● THE TASK: Leaving out the pictures, copy each record below exactly.
▬▬▬▬▬▬▬▬▬▬
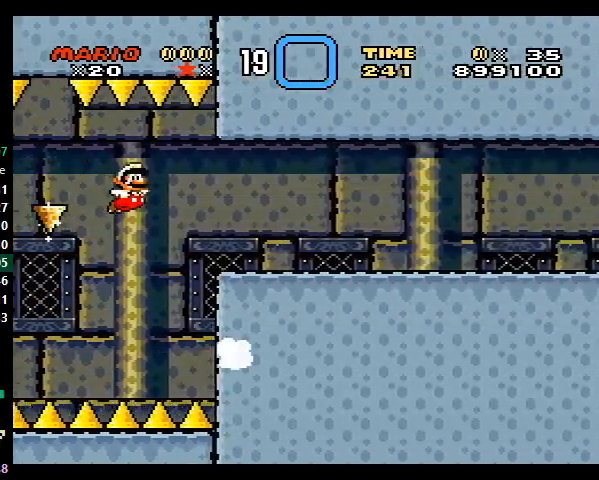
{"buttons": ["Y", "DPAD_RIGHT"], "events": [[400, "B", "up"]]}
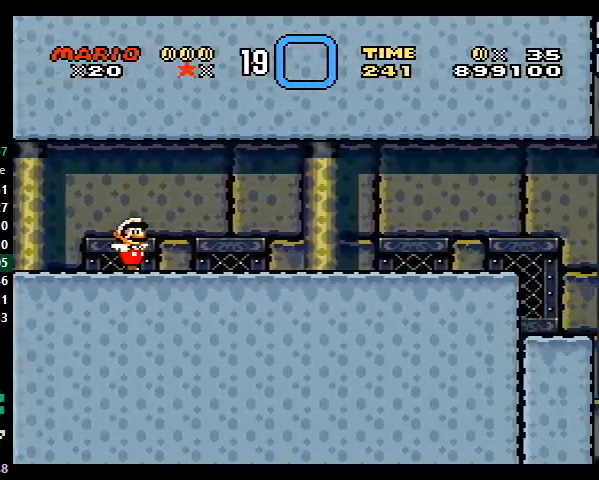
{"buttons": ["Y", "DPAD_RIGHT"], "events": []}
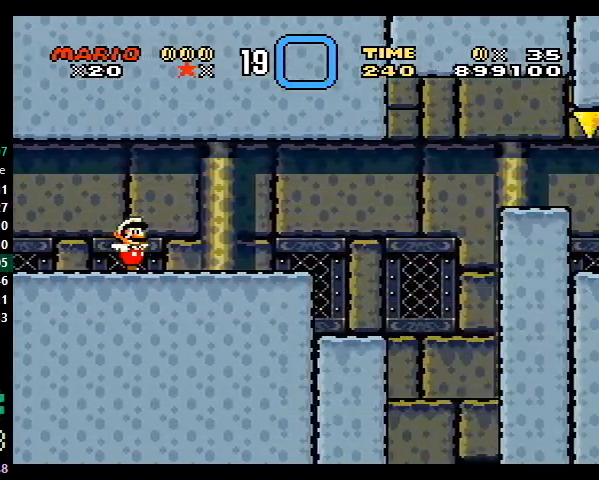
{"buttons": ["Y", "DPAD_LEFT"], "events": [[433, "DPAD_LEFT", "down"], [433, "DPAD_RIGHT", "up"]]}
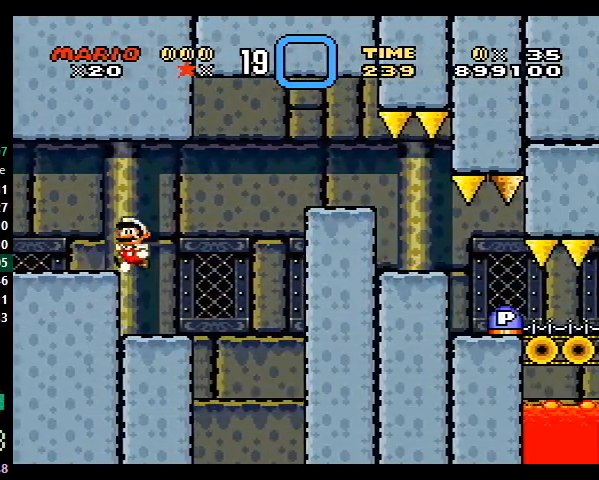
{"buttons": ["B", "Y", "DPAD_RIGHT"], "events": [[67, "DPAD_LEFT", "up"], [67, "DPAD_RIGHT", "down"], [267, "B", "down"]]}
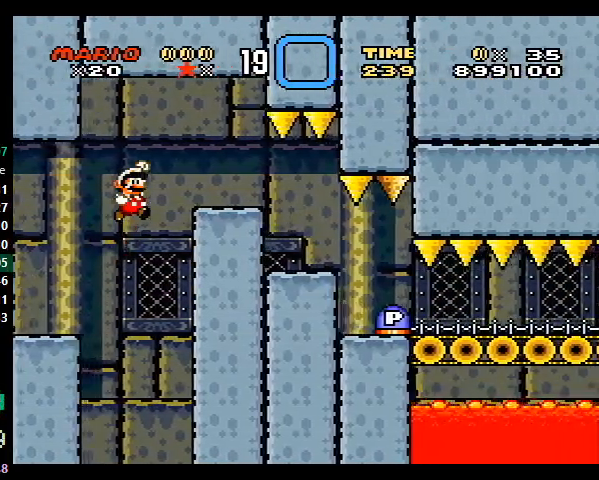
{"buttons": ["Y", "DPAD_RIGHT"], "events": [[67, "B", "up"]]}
▬▬▬▬▬▬▬▬▬▬
● SOLUTION TO THIS EXERCISE:
{"buttons": ["Y", "DPAD_RIGHT"], "events": [[400, "B", "up"]]}
{"buttons": ["Y", "DPAD_RIGHT"], "events": []}
{"buttons": ["Y", "DPAD_LEFT"], "events": [[433, "DPAD_LEFT", "down"], [433, "DPAD_RIGHT", "up"]]}
{"buttons": ["B", "Y", "DPAD_RIGHT"], "events": [[67, "DPAD_LEFT", "up"], [67, "DPAD_RIGHT", "down"], [267, "B", "down"]]}
{"buttons": ["Y", "DPAD_RIGHT"], "events": [[67, "B", "up"]]}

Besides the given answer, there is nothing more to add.